В двух веках. Жизненный отчет российского государственного и политического деятеля, члена Второй Государственной думы (Гессен) - страница 244

Я не уверен, так ли это, но сейчас память упорно шепчет, что самыми тяжелыми днями до октябрьского переворота были 3 и 4 июля – первая попытка захвата власти большевиками. Перед Таврическим дворцом огромный рабочий, грозя кулаком вышедшему к толпе представителю Совета рабочих и солдатских депутатов, в настоящем бешенстве кричал: «Принимай, сукин сын, власть, когда дают!» Совет не осмеливался, а наиболее активные министры, Некрасов и Терещенко, со своей стороны, не решались отстаивать свою власть и предпочли укрыться. С Набоковым мы пешком шли по Литейному и Невскому домой из редакции, и сердце трепетало при виде кровавого гротеска: мчатся грузовики с обвешанной оружием матросней и солдатней со свирепыми лицами, гулко шагают такие же скопища, во все стороны постреливая, и вдруг, от неожиданного звука – мгновенно, с ушедшей в плечи головой, бросая ружья, рассыпаются по подворотням. Где здесь было лицо, где изнанка, или же это было нечто бесформенное? В «Речи» Ирецкий, наблюдавший неоднократно сцены бегства, сравнивал эти скопища с «воробьями на гороховом поле, готовыми вспорхнуть от малейшего шума», и был уверен, что «достаточно было бы одного властного окрика», чтобы бесчинства прекратить. Хотя весь ужас в том и заключался, что для властного окрика не было воли – на одной стороне уже не было, на другой еще не накопилось. Когда министр юстиции Переверзев, как бы в ответ торопившемуся рабочему, доставил газетам официальные данные, уличавшие Ленина в государственной измене, Некрасов, успевший оправиться от своего испуга, поспешил после тщетной попытки задержать оглашение этих сведений дезавуировать Переверзева, который вышел в отставку. Такая демонстрация бессилия была тем более показательна, что в ней не было никакой нужды – в числе многого другого война уничтожила жупел государственной измены. Петербург кишел дезертирами, и параллельно с этим измена перевоплощалась в геройство. Разве одного Ленина измена увенчала властью и признанием?
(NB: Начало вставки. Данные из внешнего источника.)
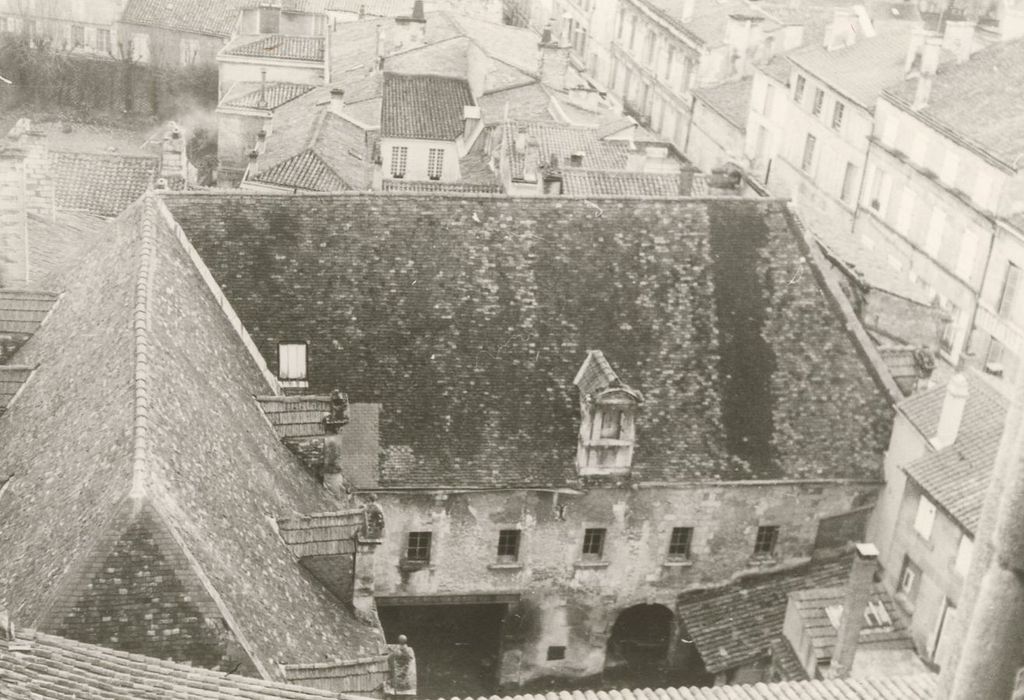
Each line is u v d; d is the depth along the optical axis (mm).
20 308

Сама по себе неудача большевистской попытки значительно приободрила общественное мнение. В целях успокоения печать чрезмерно налегала на неудачу 3 июля как на доказательство бессилия заговорщиков. Это была ложь во спасение, не говорят же страждущему, что он безнадежно болен, – тем и страшен смертный приговор, что отнимает у человека привилегию неведения дня смерти, ставит лицом к лицу с ней.

Было бы целесообразнее подчеркивать опасность и подготавливать организацию сопротивления. Но для этого требовалось уйти в подполье – свободу печати революция превратила в миф, и положение стало исключительно тяжелым. Отовсюду в нашу ликвидационную комиссию сыпались протесты и жалобы на захват типографий, на запрещение выхода газет, мы бомбардировали телеграммами комиссаров и обычно получали ответ, что «недоразумение» улажено. Даже в Петербурге лучшая типография «Копейки» сразу была захвачена социалистами для печатания «Известий». Вместе в тем ставки заработной платы были так подняты, что все еженедельные и ежемесячные журналы были вынуждены прекратить существование, а с ними и целый ряд менее крупных газет. За рабочими последовали и репортеры во главе с Клячко. Они образовали Бюро печати при Временном правительстве, размножали на гектографе собираемые в стенах Зимнего дворца сведения и рассылали редакциям, представители коих приняты были в состав Бюро. Информация была нивелирована, все получали одни и те же сообщения, неизвестно кем написанные, это влекло за собой разрушение действенной связи сотрудника с газетой, он давал не свою работу, а продукцию какого-то анонима. С другой стороны, так как в составе правительства единства не было и правители не могли, да и не хотели противостоять искушению преждевременным оглашением ожидаемого постановления поставить своих товарищей перед свершившимся фактом, то нельзя было избежать серьезных недоразумений.